- [TASK INSTRUCTIONS] Your job is to return each record exactly, minus any pictures.

- [Collected data]
<<<<

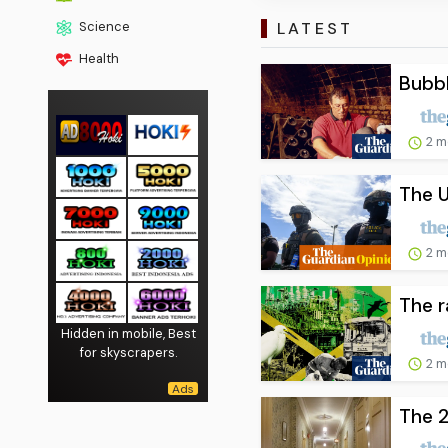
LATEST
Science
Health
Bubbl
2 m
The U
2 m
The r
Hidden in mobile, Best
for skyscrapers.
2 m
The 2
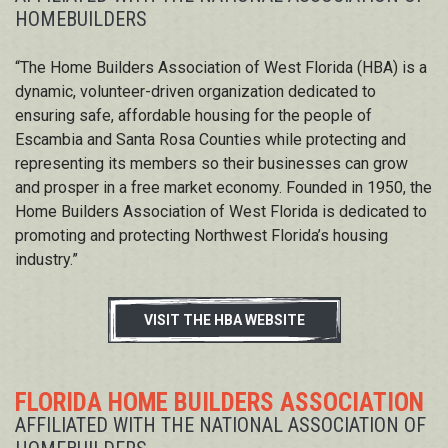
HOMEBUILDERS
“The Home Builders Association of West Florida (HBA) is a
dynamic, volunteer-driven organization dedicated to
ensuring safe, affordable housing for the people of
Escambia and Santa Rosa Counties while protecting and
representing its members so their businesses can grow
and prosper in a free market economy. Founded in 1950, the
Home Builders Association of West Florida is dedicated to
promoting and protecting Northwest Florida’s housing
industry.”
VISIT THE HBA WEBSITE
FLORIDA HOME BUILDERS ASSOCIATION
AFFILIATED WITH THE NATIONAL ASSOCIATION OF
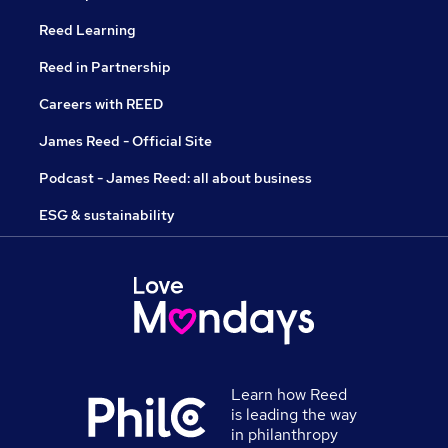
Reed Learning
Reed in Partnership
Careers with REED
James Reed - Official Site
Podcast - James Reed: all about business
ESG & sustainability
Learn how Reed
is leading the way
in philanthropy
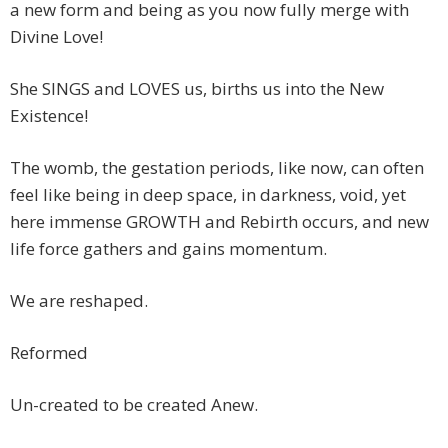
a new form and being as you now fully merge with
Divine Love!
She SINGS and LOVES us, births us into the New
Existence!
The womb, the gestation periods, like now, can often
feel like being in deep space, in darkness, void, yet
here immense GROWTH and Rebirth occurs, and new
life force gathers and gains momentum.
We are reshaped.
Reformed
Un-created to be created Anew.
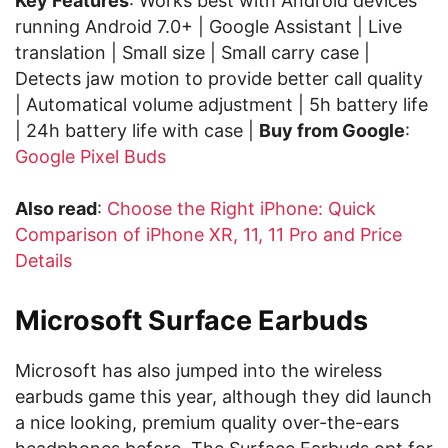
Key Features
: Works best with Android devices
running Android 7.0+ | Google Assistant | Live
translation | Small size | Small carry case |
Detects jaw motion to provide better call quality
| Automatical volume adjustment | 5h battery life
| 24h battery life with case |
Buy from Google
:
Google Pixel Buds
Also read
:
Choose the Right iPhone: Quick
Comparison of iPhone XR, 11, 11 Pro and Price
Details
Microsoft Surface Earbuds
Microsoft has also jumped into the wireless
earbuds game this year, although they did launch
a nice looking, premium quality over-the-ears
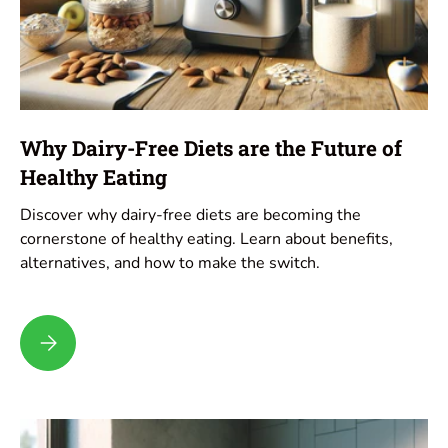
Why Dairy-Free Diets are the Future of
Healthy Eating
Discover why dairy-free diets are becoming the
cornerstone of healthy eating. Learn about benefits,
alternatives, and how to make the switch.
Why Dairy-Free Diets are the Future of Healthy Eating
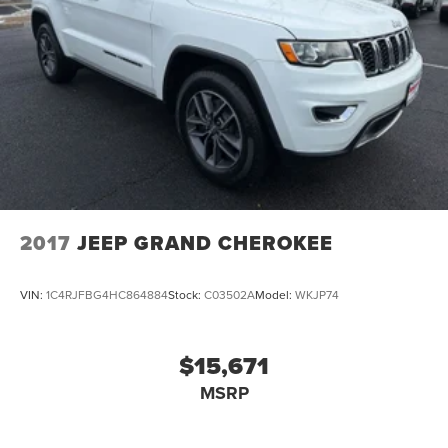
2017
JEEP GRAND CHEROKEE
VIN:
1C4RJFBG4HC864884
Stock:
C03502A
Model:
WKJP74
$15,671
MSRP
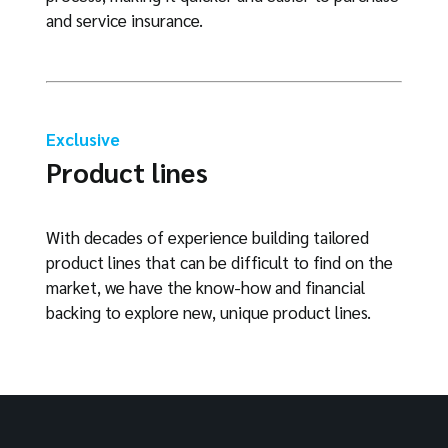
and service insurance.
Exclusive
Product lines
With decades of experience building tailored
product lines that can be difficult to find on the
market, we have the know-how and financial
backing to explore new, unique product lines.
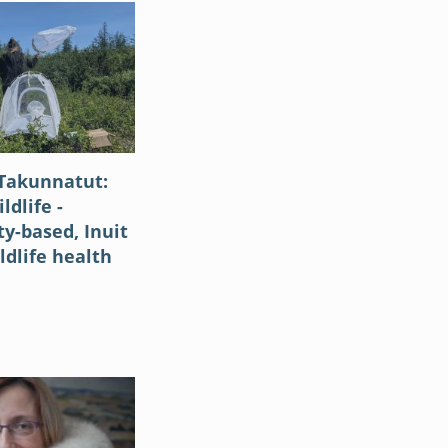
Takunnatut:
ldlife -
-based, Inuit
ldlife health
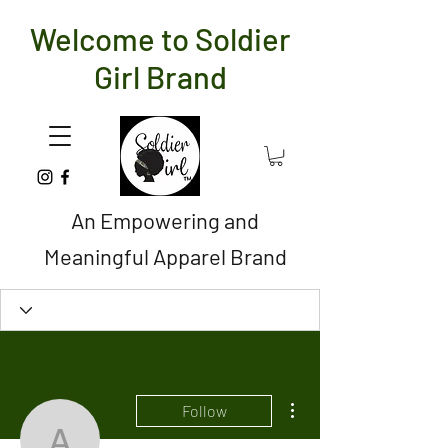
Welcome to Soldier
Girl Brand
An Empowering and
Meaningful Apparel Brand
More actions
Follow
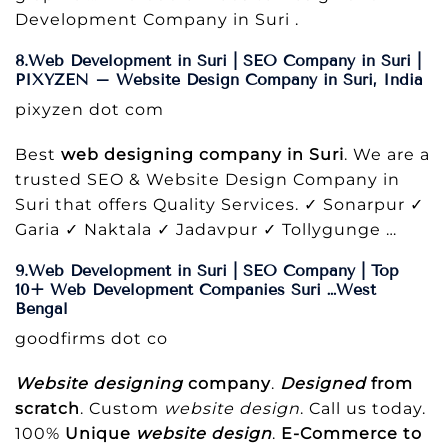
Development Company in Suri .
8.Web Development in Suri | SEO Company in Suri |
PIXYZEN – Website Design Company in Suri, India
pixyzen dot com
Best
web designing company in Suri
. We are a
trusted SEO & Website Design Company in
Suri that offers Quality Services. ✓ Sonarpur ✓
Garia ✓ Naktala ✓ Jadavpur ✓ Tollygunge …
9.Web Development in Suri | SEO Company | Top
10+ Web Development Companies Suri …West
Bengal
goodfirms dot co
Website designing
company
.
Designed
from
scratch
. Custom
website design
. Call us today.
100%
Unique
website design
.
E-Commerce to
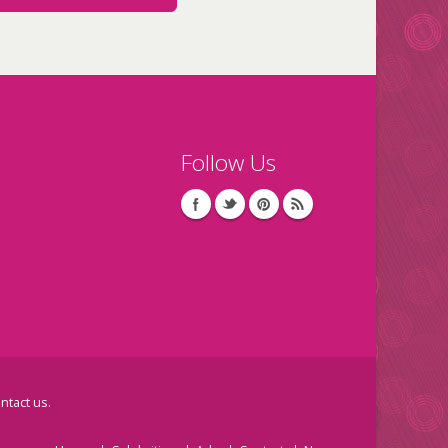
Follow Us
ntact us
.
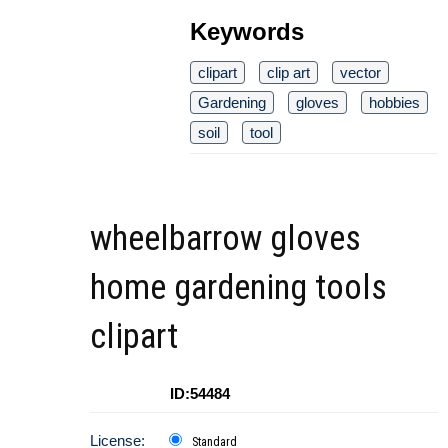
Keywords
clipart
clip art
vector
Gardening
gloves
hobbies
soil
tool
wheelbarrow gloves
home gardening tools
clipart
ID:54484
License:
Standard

>>>>

- [PROBLEM SOLUTION]
LATEST
Science
Health
Bubbl
2 m
The U
2 m
The r
Hidden in mobile, Best
for skyscrapers.
2 m
The 2
HOMEBUILDERS
“The Home Builders Association of West Florida (HBA) is a
dynamic, volunteer-driven organization dedicated to
ensuring safe, affordable housing for the people of
Escambia and Santa Rosa Counties while protecting and
representing its members so their businesses can grow
and prosper in a free market economy. Founded in 1950, the
Home Builders Association of West Florida is dedicated to
promoting and protecting Northwest Florida’s housing
industry.”
VISIT THE HBA WEBSITE
FLORIDA HOME BUILDERS ASSOCIATION
AFFILIATED WITH THE NATIONAL ASSOCIATION OF
Reed Learning
Reed in Partnership
Careers with REED
James Reed - Official Site
Podcast - James Reed: all about business
ESG & sustainability
Learn how Reed
is leading the way
in philanthropy
a new form and being as you now fully merge with
Divine Love!
She SINGS and LOVES us, births us into the New
Existence!
The womb, the gestation periods, like now, can often
feel like being in deep space, in darkness, void, yet
here immense GROWTH and Rebirth occurs, and new
life force gathers and gains momentum.
We are reshaped.
Reformed
Un-created to be created Anew.
Key Features
: Works best with Android devices
running Android 7.0+ | Google Assistant | Live
translation | Small size | Small carry case |
Detects jaw motion to provide better call quality
| Automatical volume adjustment | 5h battery life
| 24h battery life with case |
Buy from Google
:
Google Pixel Buds
Also read
:
Choose the Right iPhone: Quick
Comparison of iPhone XR, 11, 11 Pro and Price
Details
Microsoft Surface Earbuds
Microsoft has also jumped into the wireless
earbuds game this year, although they did launch
a nice looking, premium quality over-the-ears
Why Dairy-Free Diets are the Future of
Healthy Eating
Discover why dairy-free diets are becoming the
cornerstone of healthy eating. Learn about benefits,
alternatives, and how to make the switch.
Why Dairy-Free Diets are the Future of Healthy Eating
2017
JEEP GRAND CHEROKEE
VIN:
1C4RJFBG4HC864884
Stock:
C03502A
Model:
WKJP74
$15,671
MSRP
and service insurance.
Exclusive
Product lines
With decades of experience building tailored
product lines that can be difficult to find on the
market, we have the know-how and financial
backing to explore new, unique product lines.
Takunnatut:
ldlife -
-based, Inuit
ldlife health
Welcome to Soldier
Girl Brand
An Empowering and
Meaningful Apparel Brand
More actions
Follow
Development Company in Suri .
8.Web Development in Suri | SEO Company in Suri |
PIXYZEN – Website Design Company in Suri, India
pixyzen dot com
Best
web designing company in Suri
. We are a
trusted SEO & Website Design Company in
Suri that offers Quality Services. ✓ Sonarpur ✓
Garia ✓ Naktala ✓ Jadavpur ✓ Tollygunge …
9.Web Development in Suri | SEO Company | Top
10+ Web Development Companies Suri …West
Bengal
goodfirms dot co
Website designing
company
.
Designed
from
scratch
. Custom
website design
. Call us today.
100%
Unique
website design
.
E-Commerce to
Follow Us
ntact us
.
Keywords
clipart
clip art
vector
Gardening
gloves
hobbies
soil
tool
wheelbarrow gloves
home gardening tools
clipart
ID:54484
License:
Standard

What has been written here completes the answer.